Virtual cell foundation model pairing LLaMA-based cellular encoding with set-aware conditional flow matching to predict single-cell perturbation responses at atlas scale.
SCALE (Scalable Conditional Atlas-Level Endpoint transport) is a virtual cell foundation model for predicting how single cells respond to genetic, chemical, and cytokine perturbations directly from single-cell measurements. Released as a March 2026 bioRxiv preprint by researchers at the Shanghai Artificial Intelligence Laboratory and collaborators, it targets the goal of in silico experimentation—simulating perturbation outcomes that would otherwise require costly wet-lab screens.

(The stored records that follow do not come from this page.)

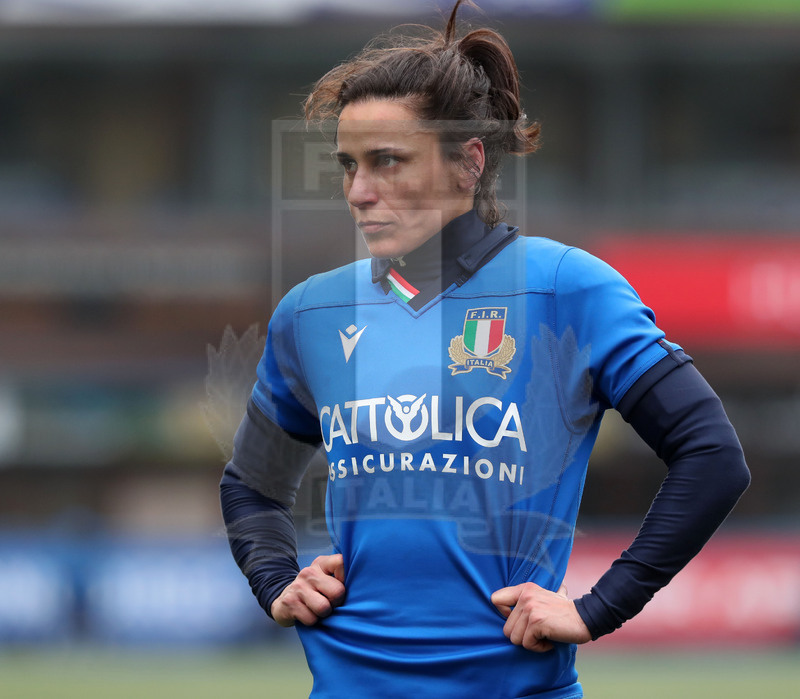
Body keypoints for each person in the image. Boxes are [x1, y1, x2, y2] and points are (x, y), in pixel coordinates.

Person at [220, 2, 750, 696]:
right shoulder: (312, 311)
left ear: (469, 162)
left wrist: (599, 606)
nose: (358, 191)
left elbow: (712, 455)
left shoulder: (567, 289)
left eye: (387, 162)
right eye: (349, 164)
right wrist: (277, 581)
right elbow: (251, 486)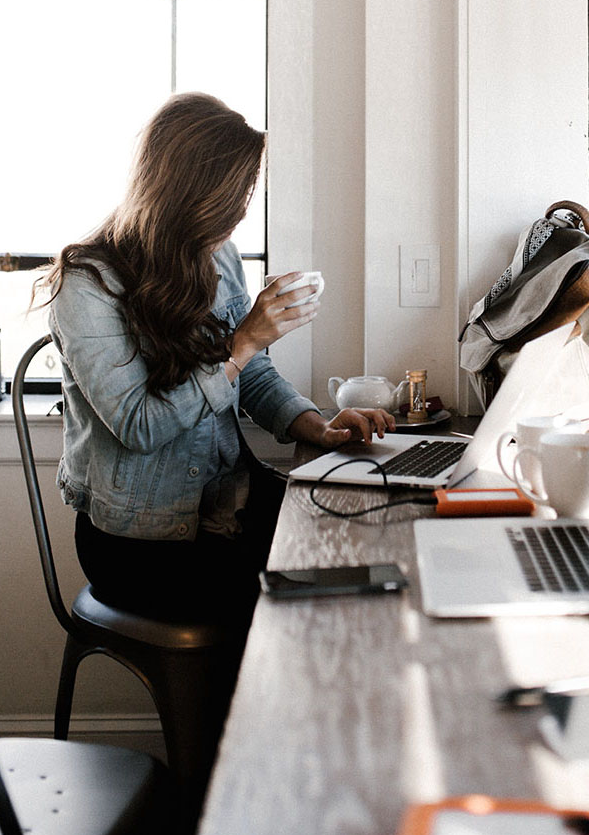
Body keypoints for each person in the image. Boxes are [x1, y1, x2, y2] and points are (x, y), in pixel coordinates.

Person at [39, 92, 395, 627]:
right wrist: (243, 341)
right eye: (236, 194)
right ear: (189, 191)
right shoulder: (87, 284)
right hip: (141, 543)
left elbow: (249, 374)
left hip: (226, 507)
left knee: (362, 542)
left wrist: (317, 427)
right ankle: (262, 708)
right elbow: (140, 425)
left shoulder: (216, 254)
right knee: (315, 602)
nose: (242, 210)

The model addresses three persistent obstacles in virtual cell modeling: inefficient training and inference pipelines, unstable behavior when modeling sparse high-dimensional single-cell space, and evaluation protocols that reward reconstruction fidelity over biological accuracy. SCALE reframes perturbation prediction as an endpoint-oriented optimal-transport problem, jointly learning set-level cell-population representations and perturbation-conditioned state transitions rather than modeling individual cells in isolation.
By combining a LLaMA-style set encoder with conditional flow matching and a BioNeMo-based systems backbone, SCALE positions itself among recent large perturbation models such as STATE and Tahoe-trained foundation models, emphasizing both predictive accuracy and the engineering efficiency needed to train on atlas-scale data.

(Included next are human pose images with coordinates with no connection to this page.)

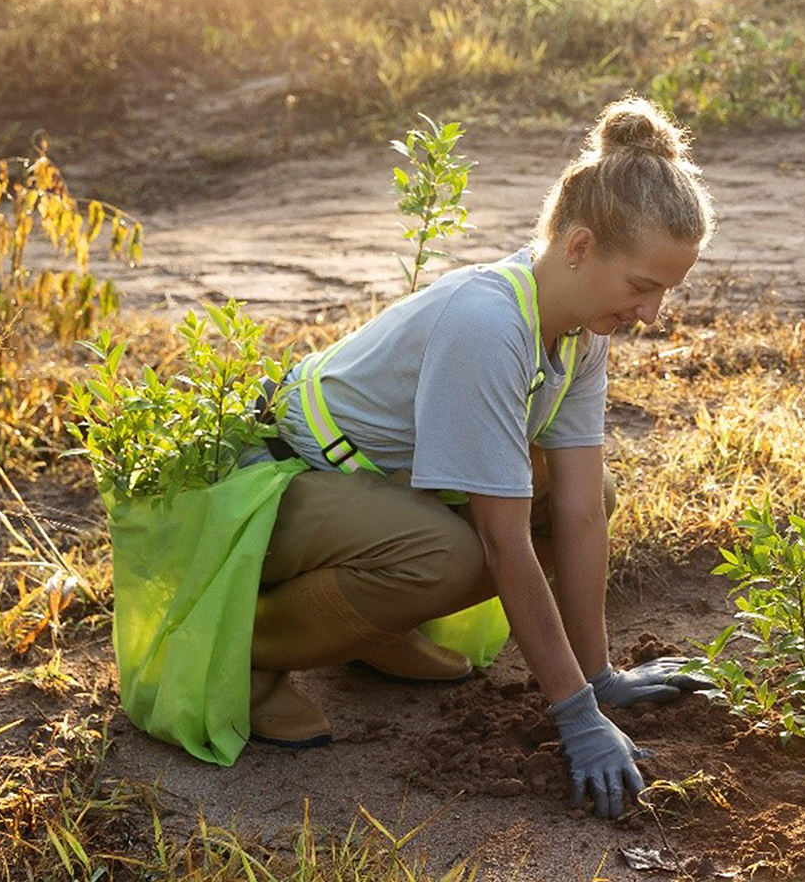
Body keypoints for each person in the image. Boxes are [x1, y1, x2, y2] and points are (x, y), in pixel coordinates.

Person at [244, 97, 714, 820]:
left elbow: (582, 511)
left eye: (665, 292)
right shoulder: (487, 323)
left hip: (368, 488)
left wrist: (600, 677)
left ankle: (368, 631)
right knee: (452, 555)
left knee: (582, 495)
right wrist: (574, 715)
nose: (650, 314)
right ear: (581, 247)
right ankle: (247, 657)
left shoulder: (578, 335)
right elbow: (502, 542)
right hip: (278, 481)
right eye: (642, 286)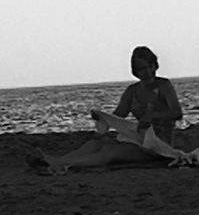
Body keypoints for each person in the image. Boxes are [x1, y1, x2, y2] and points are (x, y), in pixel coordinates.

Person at [28, 47, 181, 173]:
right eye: (142, 68)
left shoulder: (163, 86)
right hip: (139, 138)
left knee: (110, 152)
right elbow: (118, 115)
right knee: (98, 143)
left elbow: (177, 112)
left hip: (160, 145)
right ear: (136, 71)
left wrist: (152, 116)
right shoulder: (132, 91)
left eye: (150, 67)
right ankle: (57, 160)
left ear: (155, 65)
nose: (148, 72)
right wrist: (102, 119)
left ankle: (62, 164)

SCALE instantiates an end-to-end formulation that jointly learns set-level representations and perturbation-conditioned state transitions, pairing a LLaMA-style set encoder with a conditional flow-matching architecture for stable transport-based prediction. Training and inference run on a BioNeMo-based framework that improves data throughput, distributed scalability, and deployment efficiency. The model is evaluated on the Tahoe-100M giga-scale single-cell perturbation atlas using a cell-level protocol centered on biologically meaningful metrics, where it improves perturbation-discrimination correlation (PDCorr) by 12.02% and differential-expression overlap by 10.66% over STATE, alongside the reported 12.51x pretraining and 1.29x inference speedups. Parameter count is not disclosed in the preprint.

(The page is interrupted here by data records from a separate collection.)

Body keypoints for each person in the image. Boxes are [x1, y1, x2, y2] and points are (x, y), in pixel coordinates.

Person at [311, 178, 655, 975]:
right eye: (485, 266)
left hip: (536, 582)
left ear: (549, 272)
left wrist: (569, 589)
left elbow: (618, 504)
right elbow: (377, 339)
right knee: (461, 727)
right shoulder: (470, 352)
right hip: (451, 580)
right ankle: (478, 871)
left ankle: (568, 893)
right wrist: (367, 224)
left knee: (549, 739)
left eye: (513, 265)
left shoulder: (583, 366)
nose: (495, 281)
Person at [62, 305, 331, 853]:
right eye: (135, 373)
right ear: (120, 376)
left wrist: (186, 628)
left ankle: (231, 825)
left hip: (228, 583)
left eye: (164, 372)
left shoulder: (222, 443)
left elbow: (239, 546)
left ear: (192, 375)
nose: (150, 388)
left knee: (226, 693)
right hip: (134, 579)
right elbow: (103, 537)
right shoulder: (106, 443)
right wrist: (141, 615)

SCALE is aimed at computational and experimental biologists who use virtual cell models to prioritize perturbations before committing to laboratory screens. By predicting population-level responses to genetic, chemical, or cytokine perturbations, it can support target discovery, drug-response forecasting, and hypothesis generation in single-cell pharmacology, while its efficient training pipeline makes atlas-scale modeling more accessible to groups with constrained compute.
SCALE contributes to the rapidly growing class of perturbation-trained virtual cell models by coupling a transport-based formulation with a production-grade systems backbone, demonstrating measurable gains on the Tahoe-100M benchmark over STATE. Its emphasis on biologically meaningful evaluation and large training-throughput speedups highlights a broader shift toward models that are both accurate and practical at atlas scale. As a recent preprint without released code or weights, its downstream adoption remains to be established.